IMF'den beklenen dış kaynağın gelmesiyle ekonomide ve piyasalarda da erken bir iyimserlik havası esebilir, "yabancı yatırımcının Türkiye'ye döneceği" yolundaki söylentiler bu iyimserliği daha da artırabilir. Oysa ekonomide de işin başındayız henüz, uzun ve eski deyimle meşakkatli(yorucu, sıkıntılı, zahmetli) bir yol var önümüzde. Türkiye'ye daha önce hiç bir dönemde sağlamadığı ölçüde destek sağlayan IMF'nin şimdi yeniden bir ek destek vaadinde bulunması 2002 yılı programının finansman açığını kapatmada ve Hazine'nin borç yönetimini kolaylaştırmada önemli bir rol oynayacak ve özel kaynak girişleri için de olumlu bir sinyal yerine geçecek ama sorun bundan ibaret değil.
Evet, Derviş'in devreye girmesinden bu yana yapısal değişiklik yolunda da hayli mesafe alındı, finans kesiminde yeniden yapılanmanın taşları yerine kondu, fakat daha yapacak çok şey var. Reel kesimde yapısal değişikliğin başında bile değiliz henüz, finansman sorunlarını aşma derdindeki özel sektörün yatırıma, teknolojiye, yapı değişikliğine yöneleceği ortamın yaratılmasına çalışılıyor. Bu ise kamu kesiminde finansal disiplinin sürdürülmesine, makroekonomik istikrarın ve siyasal güvenin sağlanmasına bağlı. Unutmayalım ki 2002 yılına yüzde 90'larda bir enflasyonla ve geleceği tartışılan bir hükümetle giriyoruz.

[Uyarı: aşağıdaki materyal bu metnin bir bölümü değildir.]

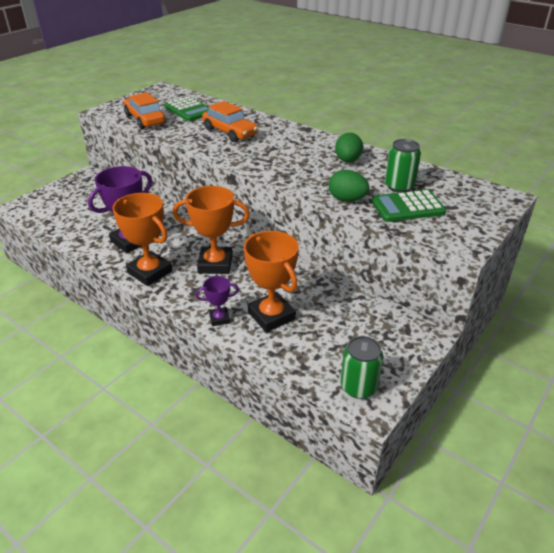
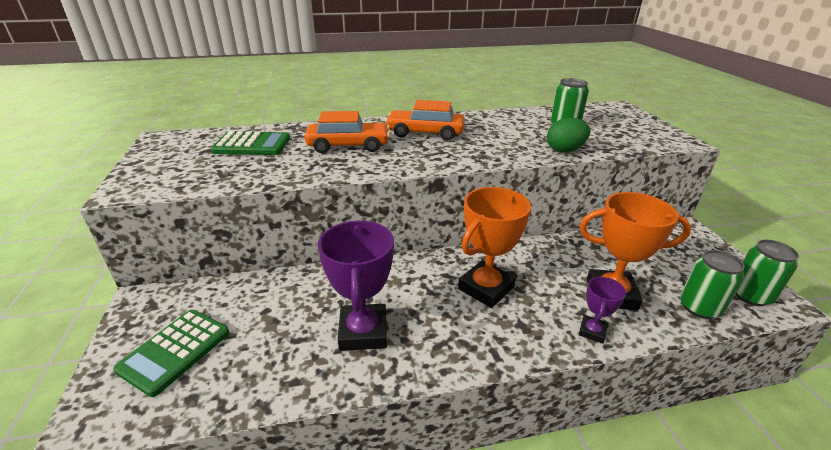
camera: 50 degrees left, 5 degrees down
orange trophy [112,193,172,286] -> none
orange car [123,92,166,129] -> orange car moved to [385,100,465,140]
green egg [335,133,363,162] -> none
green calculator [371,190,446,222] -> green calculator moved to [113,310,230,397]
none -> green can [680,250,744,319]

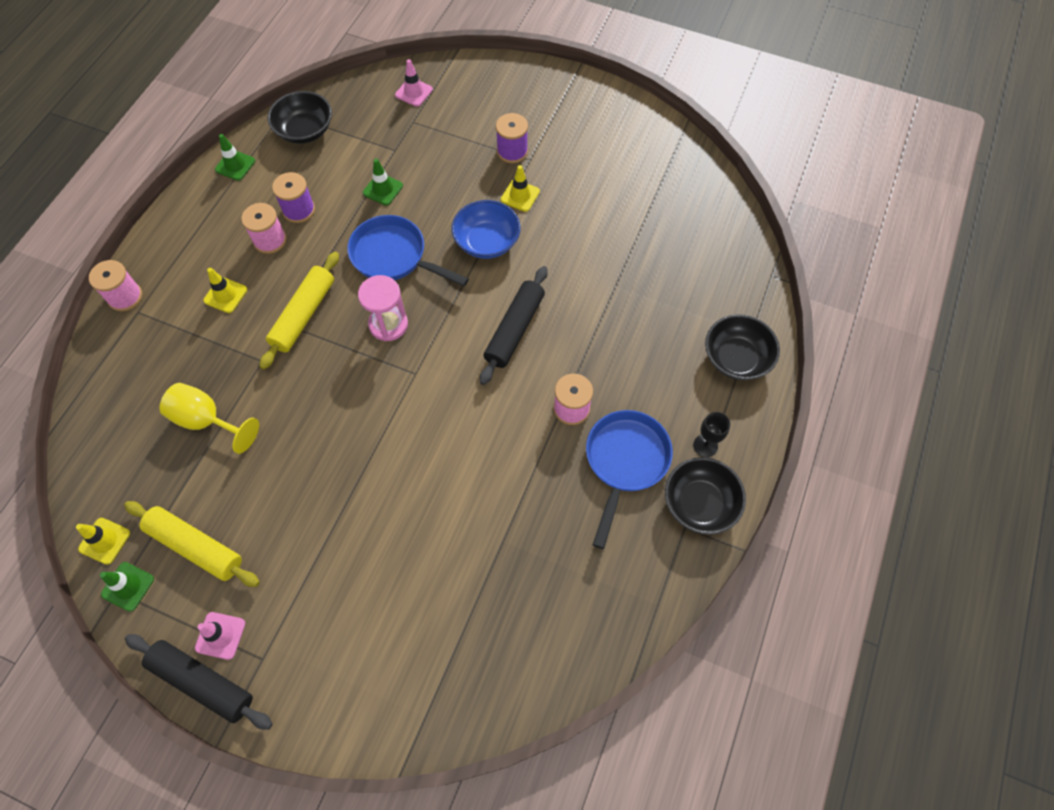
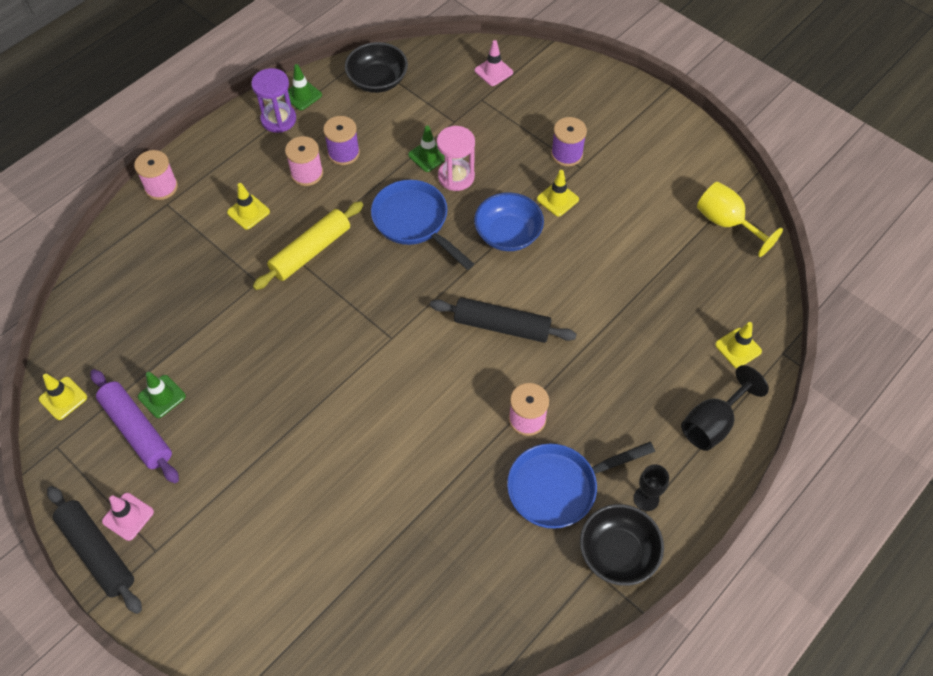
camera: 20 degrees right, 5 degrees down
green traffic cone [100,562,154,612] -> green traffic cone moved to [138,372,186,418]
yellow rolling pin [124,501,260,587] -> purple rolling pin [90,369,179,483]
yellow goblet [160,383,259,454] -> yellow goblet moved to [697,182,783,257]
pink hourglass [358,275,408,341] -> pink hourglass moved to [437,126,475,191]
black rolling pin [480,266,548,385] -> black rolling pin turned 60 degrees clockwise [430,297,577,343]
blue pan [586,410,673,549] -> blue pan turned 150 degrees counterclockwise [507,442,655,529]
black bowl [705,314,780,380] -> black goblet [681,365,769,451]
none -> purple hourglass [251,68,296,133]
none -> yellow traffic cone [715,322,762,368]

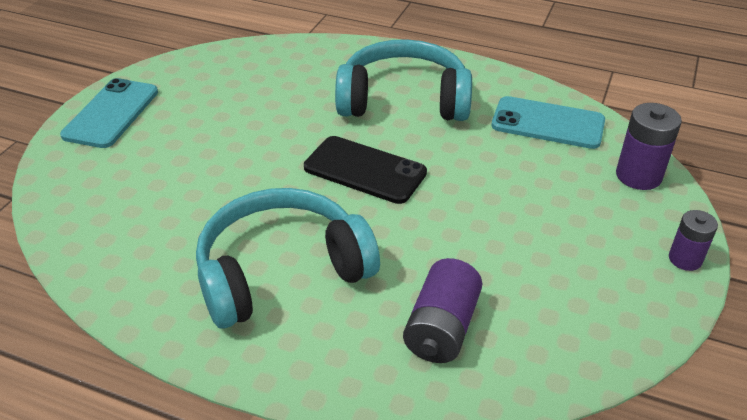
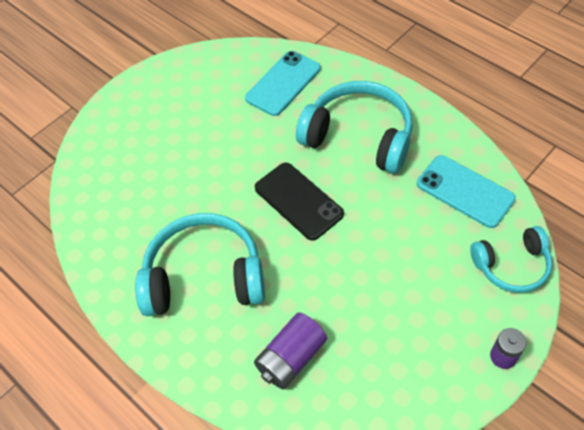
camera: 25 degrees right, 15 degrees up
turquoise phone [60,78,158,148] -> turquoise phone moved to [245,51,321,116]
purple battery [616,103,682,190] -> turquoise headphones [470,226,553,293]

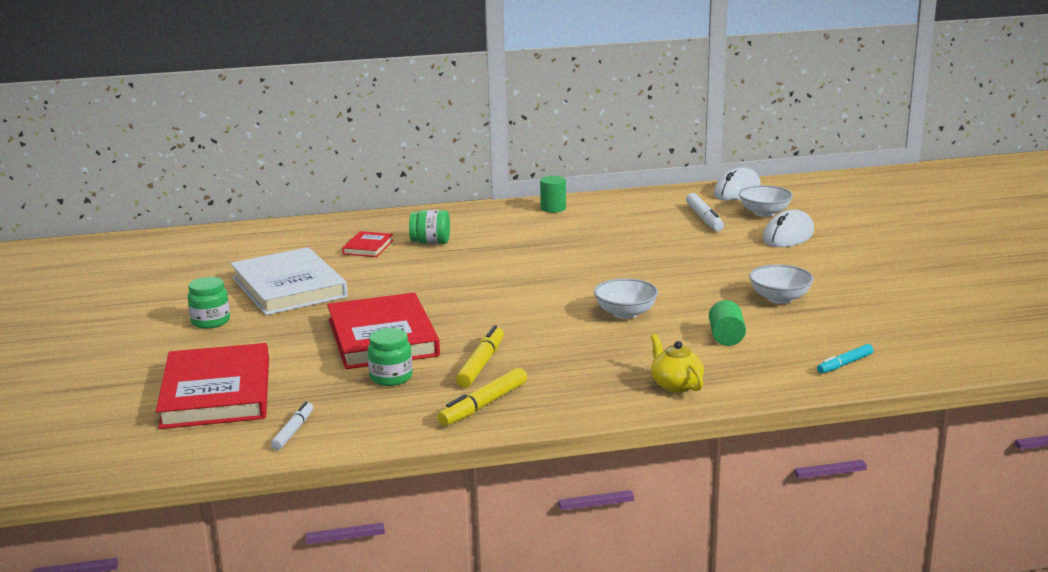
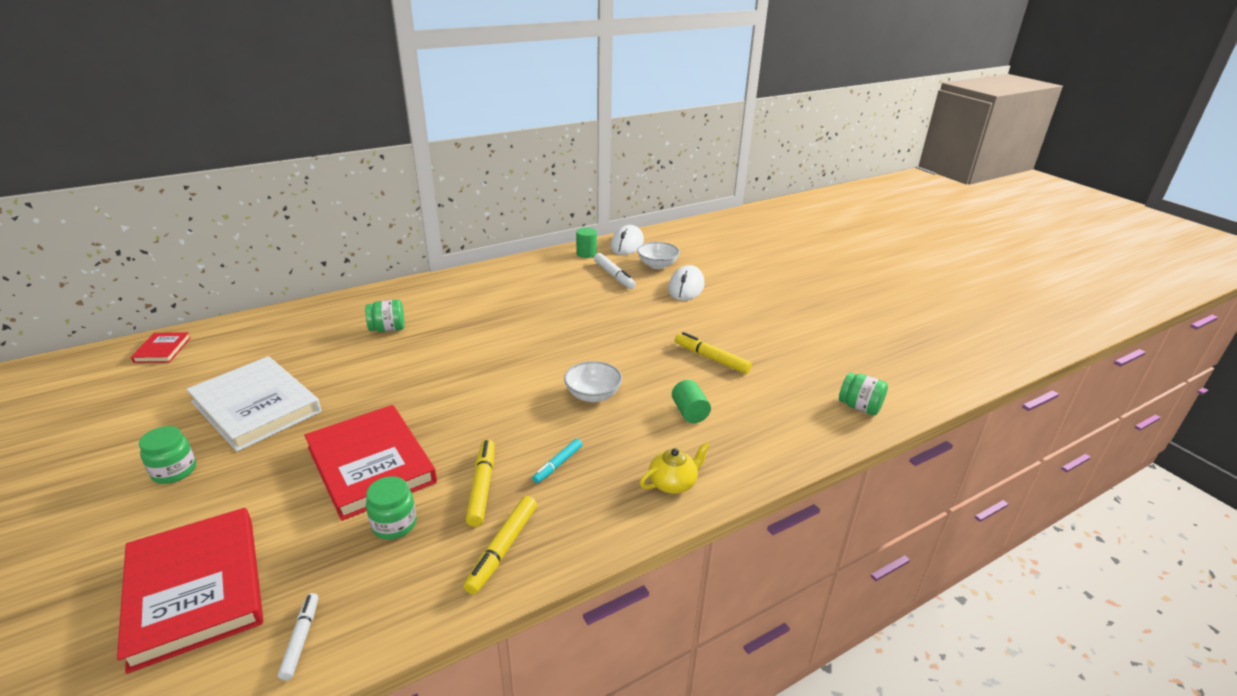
camera: 20 degrees left, 10 degrees up
red book [342,231,394,257] -> red book moved to [131,332,191,363]
green cylinder [540,176,566,213] -> green cylinder moved to [576,228,597,258]
yellow teapot [651,334,704,393] -> yellow teapot turned 105 degrees clockwise [640,442,710,494]
white bowl [749,264,814,304] -> yellow marker [675,332,752,374]
turquoise marker [817,344,873,374] -> turquoise marker moved to [532,439,582,483]
none -> green jar [839,372,888,415]

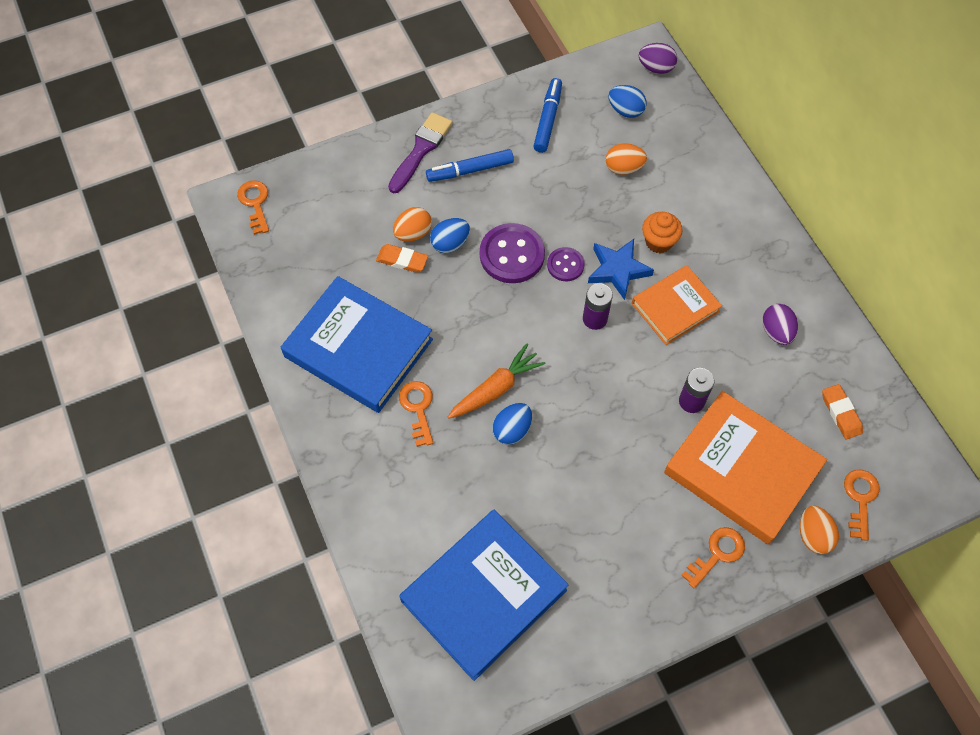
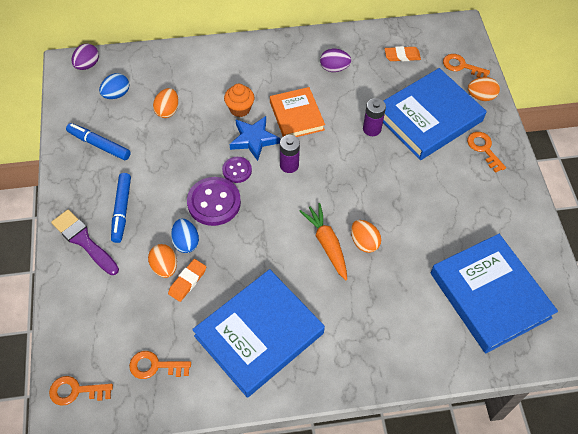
camera: 75 degrees left, 5 degrees down
orange key [399,381,433,447] -> orange key moved to [129,351,191,379]
blue egg [492,403,532,445] -> orange egg [351,220,381,253]
orange book [664,391,827,545] -> blue book [383,68,487,160]

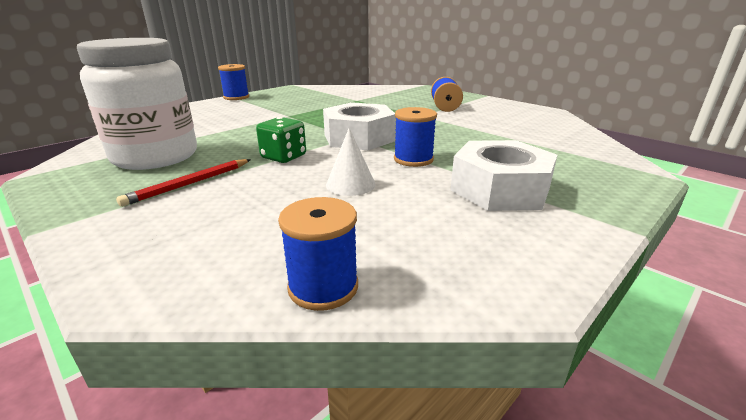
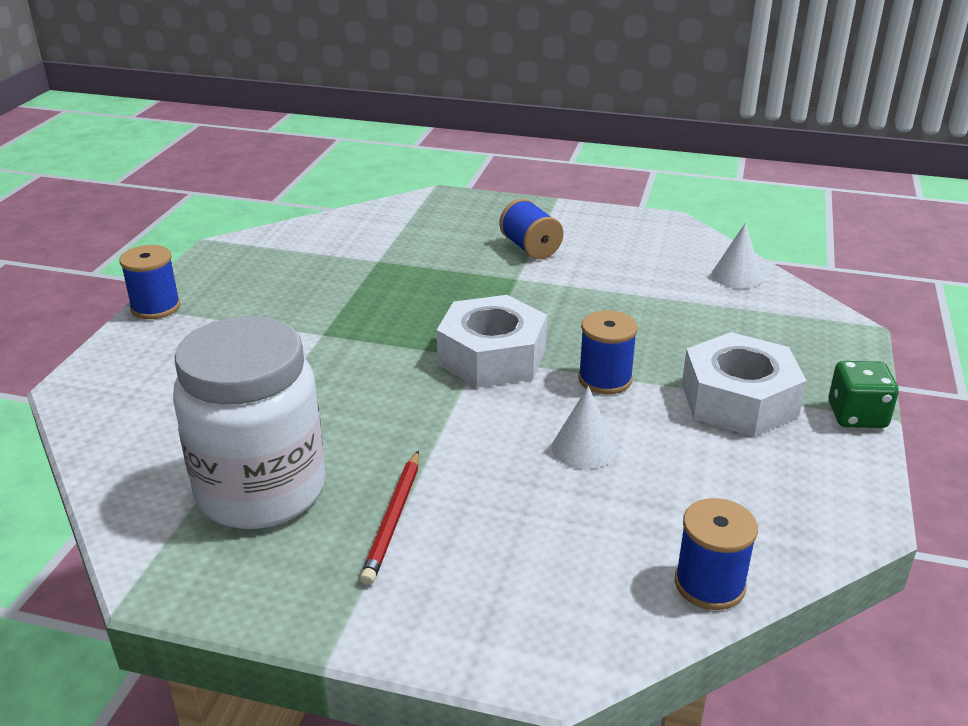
camera: 30 degrees left, 5 degrees up
green dice [256,117,306,163] -> green dice moved to [828,361,899,428]
none -> white cone [712,223,763,289]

Her halde Kemal Derviş de bütün bunların farkında, o da önündeki zorlukları görüyor ve Türkiye'nin siyasi ortamını ve şartlarını da şimdi daha iyi tartabiliyor. Onun da Şenol Güneş gibi, yolun bundan sonraki bölümünde başarılı olmak için gerekli ortamı yaratmak istemesi doğal. Derviş şu ana kadar böyle bir işaret vermiş değil ama önümüzdeki haftalarda ya da aylarda yeni arayışların gündeme gelmesi beklenebilir gibi geliyor bana.